Modern Dragons, Now With 20% More Umlauts

CHiLLi.cc, an Austrian youth magazine, is running a short article on Citizendium written by yours truly! You can check it out in its original English form or the German translation. It's a good summary of the differences between Citizendium and Wikipedia and the rationale for those differences.

Some personal musings-
The realities of Citizendium's situation mean that the more we publicize Wikipedia's flaws the more likely we are to succeed. That's not something I relish, as I personally like Wikipedia a lot for what it is, and I'd also rather be making Wikipedia better than criticizing it-- but since a thriving Citizendium is good for the world (and, I strongly believe, good for Wikipedia itself) I've accepted it.

Tip o' the hat, Wikipedia.

4 comments:

Michael said...

Everything I know about Citizendium I learned from Wikipedia. Needless to say, I updated the article. Did you know that Ryan Seacrest founded Citizendium?

David Gerard said...

;-p

It's clear Larry understands your point: pretty much all the publicity for Citizendium leverages and plays up his Wikipedia connection, even though he left in 2002.

There's nothing wrong with sensible criticism of Wikipedia; it can only be good for us.

I've refrained, and have strongly advocated other Wikimedia press contacts refrain, from criticism of Citizendium, particularly as the project's barely started and there's hardly a meaningful criticism to be made.
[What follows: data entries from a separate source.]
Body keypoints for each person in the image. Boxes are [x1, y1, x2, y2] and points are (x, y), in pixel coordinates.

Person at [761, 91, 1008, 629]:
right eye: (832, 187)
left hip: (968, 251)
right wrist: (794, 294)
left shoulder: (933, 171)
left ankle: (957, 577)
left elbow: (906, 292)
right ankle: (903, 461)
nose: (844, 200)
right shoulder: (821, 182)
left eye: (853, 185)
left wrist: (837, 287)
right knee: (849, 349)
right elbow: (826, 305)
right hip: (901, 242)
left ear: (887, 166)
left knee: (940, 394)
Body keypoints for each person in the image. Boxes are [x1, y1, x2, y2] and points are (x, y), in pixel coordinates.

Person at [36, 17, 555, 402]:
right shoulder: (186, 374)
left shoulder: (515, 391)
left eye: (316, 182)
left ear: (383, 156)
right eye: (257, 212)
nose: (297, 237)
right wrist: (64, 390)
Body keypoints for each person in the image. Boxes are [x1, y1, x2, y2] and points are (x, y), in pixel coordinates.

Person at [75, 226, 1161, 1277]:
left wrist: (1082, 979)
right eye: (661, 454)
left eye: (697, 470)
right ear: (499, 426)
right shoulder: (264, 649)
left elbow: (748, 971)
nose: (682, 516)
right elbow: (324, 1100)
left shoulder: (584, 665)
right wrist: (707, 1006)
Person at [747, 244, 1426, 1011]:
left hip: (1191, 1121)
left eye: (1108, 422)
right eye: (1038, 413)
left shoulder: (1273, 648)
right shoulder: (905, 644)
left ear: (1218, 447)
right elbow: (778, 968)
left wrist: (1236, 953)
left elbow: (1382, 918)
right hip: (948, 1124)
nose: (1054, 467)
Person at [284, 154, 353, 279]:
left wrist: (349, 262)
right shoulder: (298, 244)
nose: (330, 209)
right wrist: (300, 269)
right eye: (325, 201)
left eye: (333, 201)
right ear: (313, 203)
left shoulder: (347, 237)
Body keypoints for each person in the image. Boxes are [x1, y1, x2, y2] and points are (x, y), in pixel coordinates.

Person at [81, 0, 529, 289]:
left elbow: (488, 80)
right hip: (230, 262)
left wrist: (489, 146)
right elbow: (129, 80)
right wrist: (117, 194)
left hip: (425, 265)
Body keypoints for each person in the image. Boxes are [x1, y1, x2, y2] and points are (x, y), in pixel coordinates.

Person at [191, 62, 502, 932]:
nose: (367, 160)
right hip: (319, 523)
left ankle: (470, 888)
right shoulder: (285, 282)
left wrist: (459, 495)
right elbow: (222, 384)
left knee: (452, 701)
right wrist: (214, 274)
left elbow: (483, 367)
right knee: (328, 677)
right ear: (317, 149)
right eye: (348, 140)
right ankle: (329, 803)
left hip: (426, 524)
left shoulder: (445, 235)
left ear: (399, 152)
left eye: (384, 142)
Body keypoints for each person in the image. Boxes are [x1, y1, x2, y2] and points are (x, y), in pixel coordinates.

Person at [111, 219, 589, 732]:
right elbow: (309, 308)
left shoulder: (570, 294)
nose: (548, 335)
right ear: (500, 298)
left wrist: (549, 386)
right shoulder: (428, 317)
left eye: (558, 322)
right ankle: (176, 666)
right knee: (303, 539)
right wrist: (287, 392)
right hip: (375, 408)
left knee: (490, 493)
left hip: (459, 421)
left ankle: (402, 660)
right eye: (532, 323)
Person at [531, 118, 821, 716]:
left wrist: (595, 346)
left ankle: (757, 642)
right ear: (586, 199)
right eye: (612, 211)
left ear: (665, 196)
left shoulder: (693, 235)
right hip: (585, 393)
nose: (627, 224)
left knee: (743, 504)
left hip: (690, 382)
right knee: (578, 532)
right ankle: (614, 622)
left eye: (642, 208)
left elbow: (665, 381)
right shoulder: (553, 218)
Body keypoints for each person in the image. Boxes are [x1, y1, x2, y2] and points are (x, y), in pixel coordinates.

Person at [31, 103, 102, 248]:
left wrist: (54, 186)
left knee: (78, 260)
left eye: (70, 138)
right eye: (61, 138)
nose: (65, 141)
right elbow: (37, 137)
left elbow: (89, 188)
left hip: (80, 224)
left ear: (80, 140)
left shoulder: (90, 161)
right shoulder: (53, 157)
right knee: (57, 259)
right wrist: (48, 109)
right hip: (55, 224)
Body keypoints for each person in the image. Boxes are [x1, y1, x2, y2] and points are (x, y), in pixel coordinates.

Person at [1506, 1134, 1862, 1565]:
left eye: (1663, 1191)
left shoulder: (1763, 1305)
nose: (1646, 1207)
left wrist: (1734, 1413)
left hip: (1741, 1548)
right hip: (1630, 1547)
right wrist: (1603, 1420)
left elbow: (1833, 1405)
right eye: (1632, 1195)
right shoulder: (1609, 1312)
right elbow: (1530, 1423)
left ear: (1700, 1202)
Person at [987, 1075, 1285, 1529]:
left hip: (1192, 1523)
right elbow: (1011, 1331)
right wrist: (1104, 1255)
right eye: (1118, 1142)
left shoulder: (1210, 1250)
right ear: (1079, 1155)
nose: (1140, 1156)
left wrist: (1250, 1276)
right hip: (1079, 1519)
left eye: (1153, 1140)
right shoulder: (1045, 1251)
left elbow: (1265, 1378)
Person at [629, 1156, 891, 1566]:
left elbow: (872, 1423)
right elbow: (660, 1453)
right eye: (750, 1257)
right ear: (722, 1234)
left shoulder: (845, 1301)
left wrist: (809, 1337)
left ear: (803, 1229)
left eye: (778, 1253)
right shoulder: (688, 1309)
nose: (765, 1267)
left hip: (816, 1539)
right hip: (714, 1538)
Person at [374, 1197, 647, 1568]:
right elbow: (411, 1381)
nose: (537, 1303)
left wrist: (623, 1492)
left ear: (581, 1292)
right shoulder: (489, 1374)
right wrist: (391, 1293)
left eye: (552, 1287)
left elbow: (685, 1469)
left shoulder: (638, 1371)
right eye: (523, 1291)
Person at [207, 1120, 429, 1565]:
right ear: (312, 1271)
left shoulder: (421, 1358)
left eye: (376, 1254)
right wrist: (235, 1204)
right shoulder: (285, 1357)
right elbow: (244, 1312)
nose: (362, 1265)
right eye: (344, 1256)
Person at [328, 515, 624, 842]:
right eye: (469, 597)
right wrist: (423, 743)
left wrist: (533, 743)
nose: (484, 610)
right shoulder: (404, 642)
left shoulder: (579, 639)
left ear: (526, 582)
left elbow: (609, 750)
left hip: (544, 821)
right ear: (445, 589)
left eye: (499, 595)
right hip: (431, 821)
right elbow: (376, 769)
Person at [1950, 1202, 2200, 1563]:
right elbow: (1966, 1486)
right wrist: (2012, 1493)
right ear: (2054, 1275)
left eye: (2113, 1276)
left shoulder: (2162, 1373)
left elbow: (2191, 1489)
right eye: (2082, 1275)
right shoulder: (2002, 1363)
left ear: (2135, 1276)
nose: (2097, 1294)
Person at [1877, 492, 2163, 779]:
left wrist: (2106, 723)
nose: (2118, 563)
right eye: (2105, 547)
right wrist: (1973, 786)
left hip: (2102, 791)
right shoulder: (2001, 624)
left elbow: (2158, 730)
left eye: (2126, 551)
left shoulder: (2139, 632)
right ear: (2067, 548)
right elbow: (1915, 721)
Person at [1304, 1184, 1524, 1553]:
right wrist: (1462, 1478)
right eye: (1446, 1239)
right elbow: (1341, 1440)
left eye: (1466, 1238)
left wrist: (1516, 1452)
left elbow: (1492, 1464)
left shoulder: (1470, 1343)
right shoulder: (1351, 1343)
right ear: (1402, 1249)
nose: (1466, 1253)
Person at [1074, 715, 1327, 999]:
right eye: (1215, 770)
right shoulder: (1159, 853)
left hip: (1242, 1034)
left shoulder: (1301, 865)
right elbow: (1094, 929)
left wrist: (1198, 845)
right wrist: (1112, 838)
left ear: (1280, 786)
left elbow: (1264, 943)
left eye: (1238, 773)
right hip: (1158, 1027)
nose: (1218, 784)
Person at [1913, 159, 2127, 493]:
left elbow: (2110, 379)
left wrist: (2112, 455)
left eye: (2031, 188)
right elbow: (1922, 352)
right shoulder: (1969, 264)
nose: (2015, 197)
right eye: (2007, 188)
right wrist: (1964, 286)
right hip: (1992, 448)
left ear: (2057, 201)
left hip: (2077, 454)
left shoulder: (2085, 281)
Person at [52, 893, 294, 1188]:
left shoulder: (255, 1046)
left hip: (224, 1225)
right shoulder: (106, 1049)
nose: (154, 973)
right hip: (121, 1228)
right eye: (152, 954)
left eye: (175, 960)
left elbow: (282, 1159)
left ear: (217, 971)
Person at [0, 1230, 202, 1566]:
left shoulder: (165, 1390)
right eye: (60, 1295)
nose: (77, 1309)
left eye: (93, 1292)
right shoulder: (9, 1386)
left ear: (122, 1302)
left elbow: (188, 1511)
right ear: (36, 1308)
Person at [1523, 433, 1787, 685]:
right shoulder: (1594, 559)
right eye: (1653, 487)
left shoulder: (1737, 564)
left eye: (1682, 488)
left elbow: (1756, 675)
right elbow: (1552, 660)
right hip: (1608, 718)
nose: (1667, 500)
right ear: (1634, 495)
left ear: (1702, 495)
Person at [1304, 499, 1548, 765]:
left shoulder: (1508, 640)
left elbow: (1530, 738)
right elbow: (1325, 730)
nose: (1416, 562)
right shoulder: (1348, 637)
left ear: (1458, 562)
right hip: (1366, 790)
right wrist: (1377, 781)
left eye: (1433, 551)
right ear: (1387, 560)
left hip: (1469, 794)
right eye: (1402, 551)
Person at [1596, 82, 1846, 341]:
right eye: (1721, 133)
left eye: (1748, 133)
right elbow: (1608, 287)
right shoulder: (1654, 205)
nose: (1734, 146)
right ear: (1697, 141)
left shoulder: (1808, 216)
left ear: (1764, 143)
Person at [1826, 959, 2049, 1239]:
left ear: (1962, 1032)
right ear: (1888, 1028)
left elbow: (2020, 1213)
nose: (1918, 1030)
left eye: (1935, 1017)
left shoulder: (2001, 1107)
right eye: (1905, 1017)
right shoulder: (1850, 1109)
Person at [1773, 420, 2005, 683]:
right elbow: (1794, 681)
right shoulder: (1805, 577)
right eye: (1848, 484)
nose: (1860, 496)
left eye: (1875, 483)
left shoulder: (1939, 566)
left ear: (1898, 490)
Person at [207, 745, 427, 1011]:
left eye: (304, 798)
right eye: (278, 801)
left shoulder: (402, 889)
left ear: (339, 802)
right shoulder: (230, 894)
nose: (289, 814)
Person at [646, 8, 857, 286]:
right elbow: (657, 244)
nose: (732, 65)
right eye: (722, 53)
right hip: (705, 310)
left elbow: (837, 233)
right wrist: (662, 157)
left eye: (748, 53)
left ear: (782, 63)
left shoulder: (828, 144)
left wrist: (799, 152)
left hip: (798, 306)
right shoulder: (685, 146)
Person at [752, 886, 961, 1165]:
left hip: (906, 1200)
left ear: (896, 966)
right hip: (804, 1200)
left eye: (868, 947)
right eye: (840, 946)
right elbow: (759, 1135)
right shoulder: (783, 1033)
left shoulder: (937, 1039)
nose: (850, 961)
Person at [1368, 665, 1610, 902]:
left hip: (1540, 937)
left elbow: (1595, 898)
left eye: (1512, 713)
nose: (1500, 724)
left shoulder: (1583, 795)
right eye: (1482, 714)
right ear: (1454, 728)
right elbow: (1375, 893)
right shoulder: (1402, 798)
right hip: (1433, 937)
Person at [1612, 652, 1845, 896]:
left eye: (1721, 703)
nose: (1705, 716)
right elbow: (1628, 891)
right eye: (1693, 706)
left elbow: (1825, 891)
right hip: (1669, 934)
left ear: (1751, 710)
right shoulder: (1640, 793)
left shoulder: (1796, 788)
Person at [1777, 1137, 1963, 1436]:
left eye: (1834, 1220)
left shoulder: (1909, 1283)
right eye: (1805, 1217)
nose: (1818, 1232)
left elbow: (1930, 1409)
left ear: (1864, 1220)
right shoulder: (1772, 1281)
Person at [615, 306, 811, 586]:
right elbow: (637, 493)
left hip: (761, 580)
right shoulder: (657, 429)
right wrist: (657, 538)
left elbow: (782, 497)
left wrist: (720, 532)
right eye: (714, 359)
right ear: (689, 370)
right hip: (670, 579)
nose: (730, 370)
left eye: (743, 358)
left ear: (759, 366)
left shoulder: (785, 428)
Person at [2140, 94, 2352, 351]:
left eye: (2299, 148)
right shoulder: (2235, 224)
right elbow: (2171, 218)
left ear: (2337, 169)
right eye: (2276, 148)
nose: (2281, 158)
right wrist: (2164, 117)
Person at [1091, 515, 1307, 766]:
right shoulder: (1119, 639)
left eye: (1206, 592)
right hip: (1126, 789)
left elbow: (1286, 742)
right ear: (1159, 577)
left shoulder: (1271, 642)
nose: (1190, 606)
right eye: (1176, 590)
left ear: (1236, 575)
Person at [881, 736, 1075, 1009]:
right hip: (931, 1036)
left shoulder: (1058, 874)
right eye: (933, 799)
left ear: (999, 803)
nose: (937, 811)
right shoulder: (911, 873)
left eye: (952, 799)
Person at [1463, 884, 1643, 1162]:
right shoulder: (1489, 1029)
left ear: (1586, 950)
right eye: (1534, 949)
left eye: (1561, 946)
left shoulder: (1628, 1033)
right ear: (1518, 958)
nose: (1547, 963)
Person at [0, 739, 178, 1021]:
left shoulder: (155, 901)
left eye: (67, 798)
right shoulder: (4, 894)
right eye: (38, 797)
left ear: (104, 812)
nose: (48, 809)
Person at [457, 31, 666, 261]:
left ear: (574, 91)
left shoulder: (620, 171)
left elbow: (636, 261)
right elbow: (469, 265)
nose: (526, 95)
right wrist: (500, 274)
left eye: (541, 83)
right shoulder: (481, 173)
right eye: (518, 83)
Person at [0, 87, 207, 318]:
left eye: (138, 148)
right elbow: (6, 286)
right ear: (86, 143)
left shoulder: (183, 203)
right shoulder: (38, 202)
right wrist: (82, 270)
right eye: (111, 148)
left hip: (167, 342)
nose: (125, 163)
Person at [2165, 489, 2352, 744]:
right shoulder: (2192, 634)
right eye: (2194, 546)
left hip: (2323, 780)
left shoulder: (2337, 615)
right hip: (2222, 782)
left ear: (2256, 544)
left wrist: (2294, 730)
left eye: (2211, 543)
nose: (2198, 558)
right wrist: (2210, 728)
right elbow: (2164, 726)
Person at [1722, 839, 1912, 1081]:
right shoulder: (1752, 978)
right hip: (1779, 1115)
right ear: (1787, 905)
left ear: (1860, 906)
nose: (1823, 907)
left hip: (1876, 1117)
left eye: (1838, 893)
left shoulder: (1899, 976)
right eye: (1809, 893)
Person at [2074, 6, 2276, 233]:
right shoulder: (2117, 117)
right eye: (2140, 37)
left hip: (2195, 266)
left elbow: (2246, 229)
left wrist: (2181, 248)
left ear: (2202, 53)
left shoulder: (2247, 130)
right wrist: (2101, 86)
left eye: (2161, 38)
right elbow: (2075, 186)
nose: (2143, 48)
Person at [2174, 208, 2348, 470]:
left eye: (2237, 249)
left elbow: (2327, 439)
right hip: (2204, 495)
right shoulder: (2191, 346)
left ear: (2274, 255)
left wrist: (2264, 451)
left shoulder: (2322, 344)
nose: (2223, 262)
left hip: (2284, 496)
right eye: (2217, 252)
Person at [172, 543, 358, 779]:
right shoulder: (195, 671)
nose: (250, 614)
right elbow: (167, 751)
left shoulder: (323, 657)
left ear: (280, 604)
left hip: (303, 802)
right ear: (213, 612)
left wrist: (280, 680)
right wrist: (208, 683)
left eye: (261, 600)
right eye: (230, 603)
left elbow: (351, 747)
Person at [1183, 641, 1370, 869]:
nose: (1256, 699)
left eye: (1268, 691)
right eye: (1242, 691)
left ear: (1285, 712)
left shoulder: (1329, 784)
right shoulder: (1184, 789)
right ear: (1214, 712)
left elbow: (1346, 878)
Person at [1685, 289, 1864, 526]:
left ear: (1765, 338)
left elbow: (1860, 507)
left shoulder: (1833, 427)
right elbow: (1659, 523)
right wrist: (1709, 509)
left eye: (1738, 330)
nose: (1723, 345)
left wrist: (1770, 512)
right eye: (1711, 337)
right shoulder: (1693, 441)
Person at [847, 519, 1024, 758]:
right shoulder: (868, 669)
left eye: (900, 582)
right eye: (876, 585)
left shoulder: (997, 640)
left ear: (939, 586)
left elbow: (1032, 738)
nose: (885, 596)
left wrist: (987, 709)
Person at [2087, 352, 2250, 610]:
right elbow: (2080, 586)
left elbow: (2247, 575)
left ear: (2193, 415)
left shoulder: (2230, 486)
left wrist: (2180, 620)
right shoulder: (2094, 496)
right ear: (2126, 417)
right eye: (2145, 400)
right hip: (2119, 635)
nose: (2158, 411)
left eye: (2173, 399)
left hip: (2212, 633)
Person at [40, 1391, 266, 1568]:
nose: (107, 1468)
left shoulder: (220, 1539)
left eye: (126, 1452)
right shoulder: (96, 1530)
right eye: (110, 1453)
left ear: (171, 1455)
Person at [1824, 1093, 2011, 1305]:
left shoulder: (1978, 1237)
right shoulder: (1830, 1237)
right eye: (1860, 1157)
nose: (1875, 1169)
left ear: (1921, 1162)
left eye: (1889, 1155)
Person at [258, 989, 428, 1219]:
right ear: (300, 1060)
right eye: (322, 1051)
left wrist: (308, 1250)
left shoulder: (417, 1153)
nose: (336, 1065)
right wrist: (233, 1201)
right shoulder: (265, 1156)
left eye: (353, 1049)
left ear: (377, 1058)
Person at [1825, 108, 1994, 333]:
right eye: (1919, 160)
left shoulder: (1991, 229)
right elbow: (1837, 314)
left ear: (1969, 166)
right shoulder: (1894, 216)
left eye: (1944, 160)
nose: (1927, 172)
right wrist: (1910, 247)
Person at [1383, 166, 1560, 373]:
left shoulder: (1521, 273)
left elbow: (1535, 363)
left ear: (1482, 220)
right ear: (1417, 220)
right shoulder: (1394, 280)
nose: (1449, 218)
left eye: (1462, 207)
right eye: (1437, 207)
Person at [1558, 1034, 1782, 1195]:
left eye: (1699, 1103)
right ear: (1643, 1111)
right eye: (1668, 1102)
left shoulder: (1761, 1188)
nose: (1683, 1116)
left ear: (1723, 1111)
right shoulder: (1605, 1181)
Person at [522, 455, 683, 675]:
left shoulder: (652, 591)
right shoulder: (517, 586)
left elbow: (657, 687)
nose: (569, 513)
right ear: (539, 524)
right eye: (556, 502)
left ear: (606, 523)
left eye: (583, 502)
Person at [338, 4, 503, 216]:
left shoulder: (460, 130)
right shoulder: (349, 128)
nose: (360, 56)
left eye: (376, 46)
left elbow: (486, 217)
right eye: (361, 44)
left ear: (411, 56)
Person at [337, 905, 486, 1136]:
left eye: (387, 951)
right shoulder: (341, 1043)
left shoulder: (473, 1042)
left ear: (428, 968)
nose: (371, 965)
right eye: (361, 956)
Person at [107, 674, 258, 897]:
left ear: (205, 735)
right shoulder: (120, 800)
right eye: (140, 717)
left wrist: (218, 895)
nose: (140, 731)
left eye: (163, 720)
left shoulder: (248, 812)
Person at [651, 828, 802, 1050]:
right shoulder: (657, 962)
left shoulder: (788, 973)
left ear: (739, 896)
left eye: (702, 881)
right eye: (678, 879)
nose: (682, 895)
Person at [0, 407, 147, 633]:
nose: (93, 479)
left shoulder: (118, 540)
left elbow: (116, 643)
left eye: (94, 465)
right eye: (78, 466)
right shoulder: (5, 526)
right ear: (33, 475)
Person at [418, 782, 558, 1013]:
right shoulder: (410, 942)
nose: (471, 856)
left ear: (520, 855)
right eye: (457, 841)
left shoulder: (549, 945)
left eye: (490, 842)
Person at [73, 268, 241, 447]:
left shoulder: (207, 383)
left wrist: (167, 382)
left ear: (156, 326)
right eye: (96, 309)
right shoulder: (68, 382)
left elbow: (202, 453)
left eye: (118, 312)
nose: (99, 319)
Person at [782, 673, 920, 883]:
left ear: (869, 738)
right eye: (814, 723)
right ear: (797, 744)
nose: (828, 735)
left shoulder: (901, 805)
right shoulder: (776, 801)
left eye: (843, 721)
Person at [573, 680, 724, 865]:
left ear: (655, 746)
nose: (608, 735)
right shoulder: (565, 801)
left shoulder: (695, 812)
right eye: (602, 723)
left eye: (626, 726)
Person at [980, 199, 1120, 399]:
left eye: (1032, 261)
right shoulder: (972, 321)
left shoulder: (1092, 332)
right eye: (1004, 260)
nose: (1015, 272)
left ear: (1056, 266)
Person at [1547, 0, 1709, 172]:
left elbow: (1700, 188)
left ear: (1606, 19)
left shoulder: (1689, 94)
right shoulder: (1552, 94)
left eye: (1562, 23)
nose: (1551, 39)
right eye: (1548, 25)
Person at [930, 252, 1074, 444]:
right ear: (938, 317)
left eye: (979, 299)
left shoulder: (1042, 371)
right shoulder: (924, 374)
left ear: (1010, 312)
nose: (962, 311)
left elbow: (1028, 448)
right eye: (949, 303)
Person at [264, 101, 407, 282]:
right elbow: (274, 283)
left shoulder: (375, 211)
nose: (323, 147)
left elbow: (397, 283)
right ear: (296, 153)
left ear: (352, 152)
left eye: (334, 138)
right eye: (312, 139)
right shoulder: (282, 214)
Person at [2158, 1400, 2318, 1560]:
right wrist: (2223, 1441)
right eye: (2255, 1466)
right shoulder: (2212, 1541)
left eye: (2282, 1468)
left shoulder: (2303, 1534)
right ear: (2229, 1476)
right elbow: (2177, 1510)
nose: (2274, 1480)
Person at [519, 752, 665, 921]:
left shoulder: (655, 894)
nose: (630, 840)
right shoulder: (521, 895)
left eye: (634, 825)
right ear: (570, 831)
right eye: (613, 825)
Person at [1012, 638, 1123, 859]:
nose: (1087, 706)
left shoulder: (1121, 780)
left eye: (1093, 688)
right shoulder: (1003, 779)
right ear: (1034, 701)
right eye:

CZ's criticisms of WP won't damage WP, whereas WP criticising CZ could cause damage to CZ. And while it would enhance publicity for CZ, concentrating on an adversarial relationship is only a distraction from writing an encyclopedia.

It also takes the wind out of the sails of stupid "let's you and him fight" press stories, which do neither CZ nor WP any good - the only reason I do the press thing is for the good of the Wikimedia projects' aims, after all. I'm not paid for this, and thankfully have a tolerant employer ;-)

What I want is more wiki-based free content encyclopedias. Two or three is not enough. LOTS AND LOTS.

I'd also love Scholarpedia to adopt a free content licence or two. They wouldn't have to change a thing - just insist on open licensing. I can think of frustrated academics on Wikipedia who are primary sources themselves who would flock to the result.

Mike said...

David,

We're on the same page. I'm glad. :)

Mike said...

Scholarpedia seems like sort of an odd duck sometimes-- any idea what the "patent pending" notice at the bottom of the main page might refer to (or imply)?